IMO it should be possible to provide arbitrary data on a grid, with annotations and conventions for describing what it is. Same for matrices - think spin density matrix, etc.

[wadejong]

Agree, on both. Outputting matrices is relatively easy, any data on a grid is an extra compute step that is not a standard task.

[dgasmith]

For the first pass I would encourage simple exports that would reproduce CClib's quantities for example. We can get fairly bogged down in making something complex that is not easily exportable by current codes while something like densities and orbitals are quite generally valuable even in list form.

[langner]

For the first pass I would encourage simple exports that would reproduce CClib's quantities for example. We can get fairly bogged down in making something complex that is not easily exportable by current codes while something like densities and orbitals are quite generally valuable even in list form.

Maybe. On the other hand, the benefit of creating a schema from scratch is that we can discuss such things and settle on something sufficiently generic. I worry that having a simple field for specific matrices will disincentivize creating a more generic solution down the road. We could just punt on this entirely to make the first past simple and minimal.

[dgasmith]

If possible I would like to split the line where we generate something that can produce results now, but is extensible and flexible that we can do more specifics things in the future.

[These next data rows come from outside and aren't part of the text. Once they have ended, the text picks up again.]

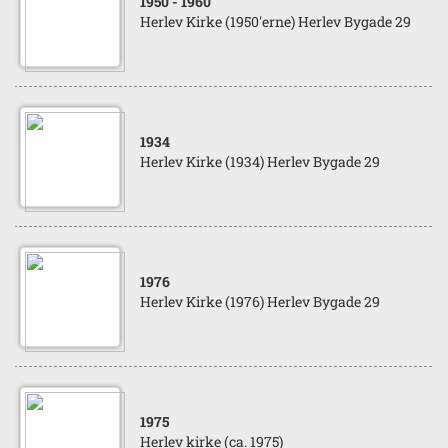
1950
- 1960
Herlev Kirke (1950'erne) Herlev Bygade 29
1934
Herlev Kirke (1934) Herlev Bygade 29
1976
Herlev Kirke (1976) Herlev Bygade 29
1975
Herlev kirke (ca. 1975)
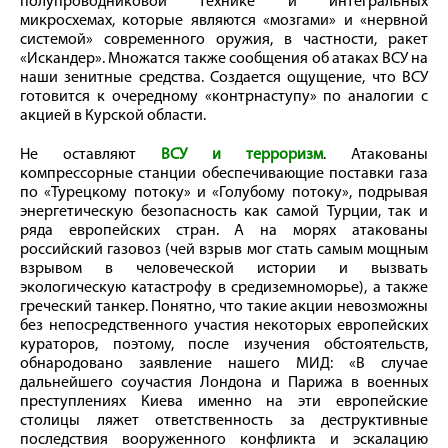
полупроводниковой технике и интегральных
микросхемах, которые являются «мозгами» и «нервной
системой» современного оружия, в частности, ракет
«Искандер». Множатся также сообщения об атаках ВСУ на
наши зенитные средства. Создается ощущение, что ВСУ
готовится к очередному «контрнаступу» по аналогии с
акцией в Курской области.
Не оставляют
ВСУ и терроризм
. Атакованы
компрессорные станции обеспечивающие поставки газа
по «Турецкому потоку» и «Голубому потоку», подрывая
энергетическую безопасность как самой Турции, так и
ряда европейских стран. А на морях атакованы
российский газовоз (чей взрыв мог стать самым мощным
взрывом в человеческой истории и вызвать
экологическую катастрофу в средиземноморье), а также
греческий танкер. Понятно, что такие акции невозможны
без непосредственного участия некоторых европейских
кураторов, поэтому, после изучения обстоятельств,
обнародовано заявление нашего МИД: «В случае
дальнейшего соучастия Лондона и Парижа в военных
преступлениях Киева именно на эти европейские
столицы ляжет ответственность за деструктивные
последствия вооруженного конфликта и эскалацию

For example, for the key could be:

"orbitals": True,

However in the future, this could be extended to the following during later versions:

"orbitals": {
    "representation": "grid",
    "points" : [0, 0, 0, 0, 0, 1...],
    "sum_a_b": True,
    ....
}

[langner]

If possible I would like to split the line where we generate something that can produce results now, but is extensible and flexible that we can do more specifics things in the future.

So we don't plan to be backwards compatible?

[dgasmith]

The above can be viewed as different inputs, and is valid/digestible in most languages. In this case, a simple True would return the orbitals in what we would guess would be the most used format (I would hazard a simple matrix without symmetry). While more complex options can be expanded upon in the future.

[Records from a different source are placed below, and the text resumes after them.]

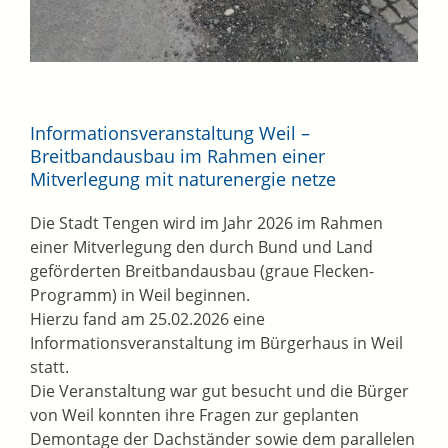
Informationsveranstaltung Weil –
Breitbandausbau im Rahmen einer
Mitverlegung mit naturenergie netze
Die Stadt Tengen wird im Jahr 2026 im Rahmen
einer Mitverlegung den durch Bund und Land
geförderten Breitbandausbau (graue Flecken-
Programm) in Weil beginnen.
Hierzu fand am 25.02.2026 eine
Informationsveranstaltung im Bürgerhaus in Weil
statt.
Die Veranstaltung war gut besucht und die Bürger
von Weil konnten ihre Fragen zur geplanten
Demontage der Dachständer sowie dem parallelen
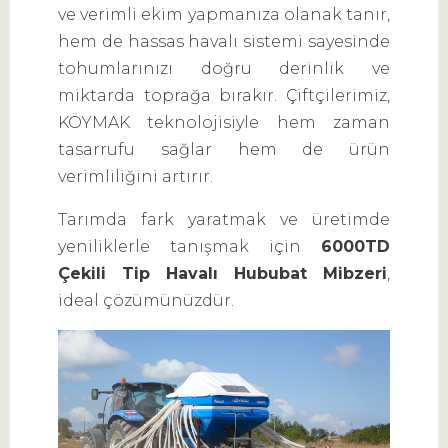
ve verimli ekim yapmanıza olanak tanır,
hem de hassas havalı sistemi sayesinde
tohumlarınızı doğru derinlik ve
miktarda toprağa bırakır. Çiftçilerimiz,
KÖYMAK teknolojisiyle hem zaman
tasarrufu sağlar hem de ürün
verimliliğini artırır.
Tarımda fark yaratmak ve üretimde
yeniliklerle tanışmak için
6000TD
Çekili Tip Havalı Hububat Mibzeri
,
ideal çözümünüzdür.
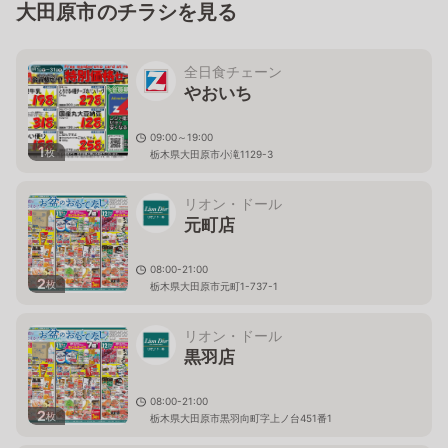
大田原市のチラシを見る
全日食チェーン
やおいち
09:00～19:00
1
枚
栃木県大田原市小滝1129-3
リオン・ドール
元町店
08:00-21:00
2
枚
栃木県大田原市元町1-737-1
リオン・ドール
黒羽店
08:00-21:00
2
枚
栃木県大田原市黒羽向町字上ノ台451番1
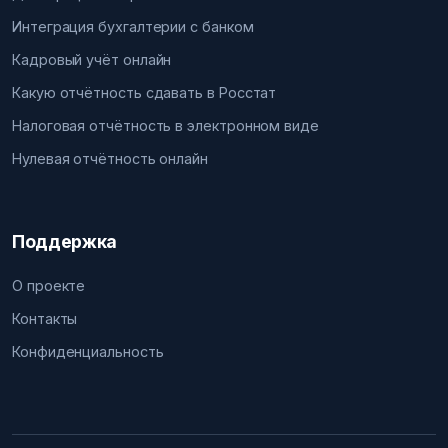
Интеграция бухгалтерии с банком
Кадровый учёт онлайн
Какую отчётность сдавать в Росстат
Налоговая отчётность в электронном виде
Нулевая отчётность онлайн
Поддержка
О проекте
Контакты
Конфиденциальность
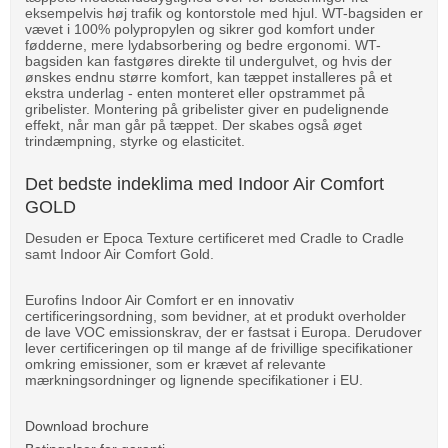
eksempelvis høj trafik og kontorstole med hjul. WT-bagsiden er
vævet i 100% polypropylen og sikrer god komfort under
fødderne, mere lydabsorbering og bedre ergonomi. WT-
bagsiden kan fastgøres direkte til undergulvet, og hvis der
ønskes endnu større komfort, kan tæppet installeres på et
ekstra underlag - enten monteret eller opstrammet på
gribelister. Montering på gribelister giver en pudelignende
effekt, når man går på tæppet. Der skabes også øget
trindæmpning, styrke og elasticitet.
Det bedste indeklima med Indoor Air Comfort
GOLD
Desuden er Epoca Texture certificeret med Cradle to Cradle
samt Indoor Air Comfort Gold.
Eurofins Indoor Air Comfort er en innovativ
certificeringsordning, som bevidner, at et produkt overholder
de lave VOC emissionskrav, der er fastsat i Europa. Derudover
lever certificeringen op til mange af de frivillige specifikationer
omkring emissioner, som er krævet af relevante
mærkningsordninger og lignende specifikationer i EU.
Download brochure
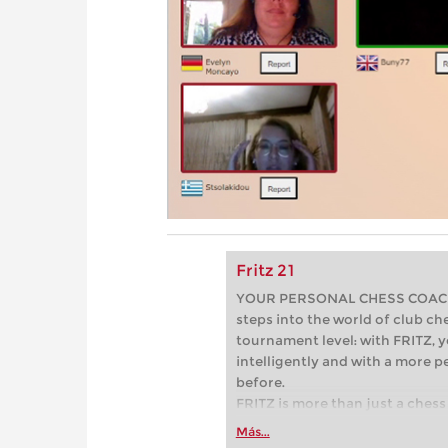
Fritz 21
YOUR PERSONAL CHESS COACH - 
steps into the world of club che
tournament level: with FRITZ, y
intelligently and with a more 
before.
FRITZ is more than just a chess 
Whether you’re taking your firs
Más...
or already playing at a tournam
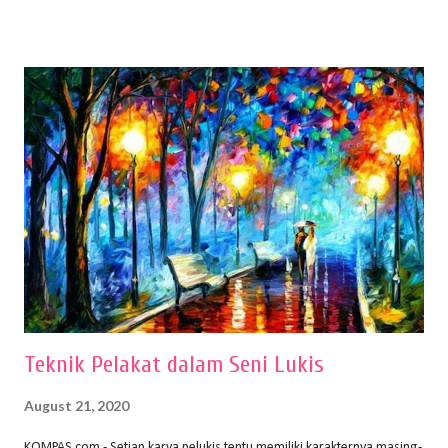
menentukan untuk menghasilkan gambar bentuk yang baik. Dalam
buku Panduan Menggambar Manusia Menggunakan Media Pensil
(2010) karya Irfan Abdul Rohman, peralatan gambar yang dipakai
memiliki spesifikasi berbeda sesuai jenisnya. Berikut peralatan
menggambar bentuk: 1. Kertas Gambar Kegiatan menggambar
membutuhkan kertas yang baik agar proses pembuatan gambar lebih
nyaman dan maksimal. Bahan kertas yang baik salah satu syaratnya
adalah tidak mudah sobek, mengingat menggambar merupakan
proses menggores dan menghapus. Kertas adalah bahan yang paling
ideal digunakan untuk menggambar. Dalam menggambar
menggunakan pen...
Teknik Pelakat dalam Seni Lukis
August 21, 2020
KOMPAS.com - Setiap karya pelukis tentu memiliki karakternya masing-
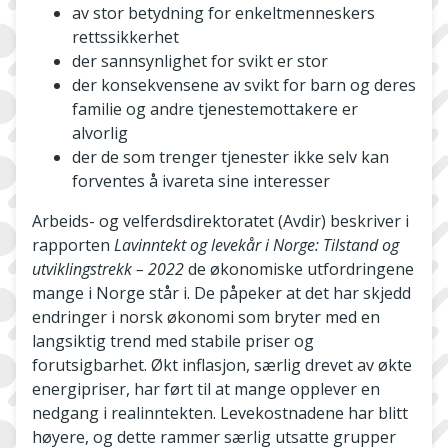
av stor betydning for enkeltmenneskers
rettssikkerhet
der sannsynlighet for svikt er stor
der konsekvensene av svikt for barn og deres
familie og andre tjenestemottakere er
alvorlig
der de som trenger tjenester ikke selv kan
forventes å ivareta sine interesser
Arbeids- og velferdsdirektoratet (Avdir) beskriver i
rapporten
Lavinntekt og levekår i Norge: Tilstand og
utviklingstrekk – 2022
de økonomiske utfordringene
mange i Norge står i. De påpeker at det har skjedd
endringer i norsk økonomi som bryter med en
langsiktig trend med stabile priser og
forutsigbarhet. Økt inflasjon, særlig drevet av økte
energipriser, har ført til at mange opplever en
nedgang i realinntekten. Levekostnadene har blitt
høyere, og dette rammer særlig utsatte grupper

If you have a good idea on how to do be both expressible as well as provide simple options please do suggest it. It's also worth considering that downstream QM programs must actually implement this which is more likely to happen if the first spec is straightforward.

[berquist]

Don't forget that one of the most voted-on points was "aim for novice programmer". Related to #39, I think introducing complexity that requires checking value type (is orbitals a bool, a compound object like the example above, an HDF5 file reference, ...) is much cleaner than key proliferation.

For the first pass I would encourage simple exports that would reproduce CClib's quantities for example. We can get fairly bogged down in making something complex that is not easily exportable by current codes while something like densities and orbitals are quite generally valuable even in list form.

So we don't plan to be backwards compatible?

I thought the conclusion we came to was that as long as the schema version was appropriately marked, this would be ok.

If that's the case, then the transition is made easier: the first implementation only works with the simple representation, which can be phased out with the second implementation. The problem is that cclib's quantities are too simple and inflexible for what I'll call the "average grad student workflow", and the internal representation now requires a potentially backward-incompatible update.

[langner]

The problem is that cclib's quantities are too simple and inflexible for what I'll call the "average grad student workflow", and the internal representation now requires a potentially backward-incompatible update.

FWIW, we can be backwards incompatible in cclib if need be as well, as long as we plan ahead and bump up to 2.x at the right time.

I suppose it's better to err on the side of simplicity.

[loriab]

I second (or third) the race-ahead and implement, backwards-compatibility be disregarded in this the pre-1.0 stage, especially as only so much can be planned before implementation.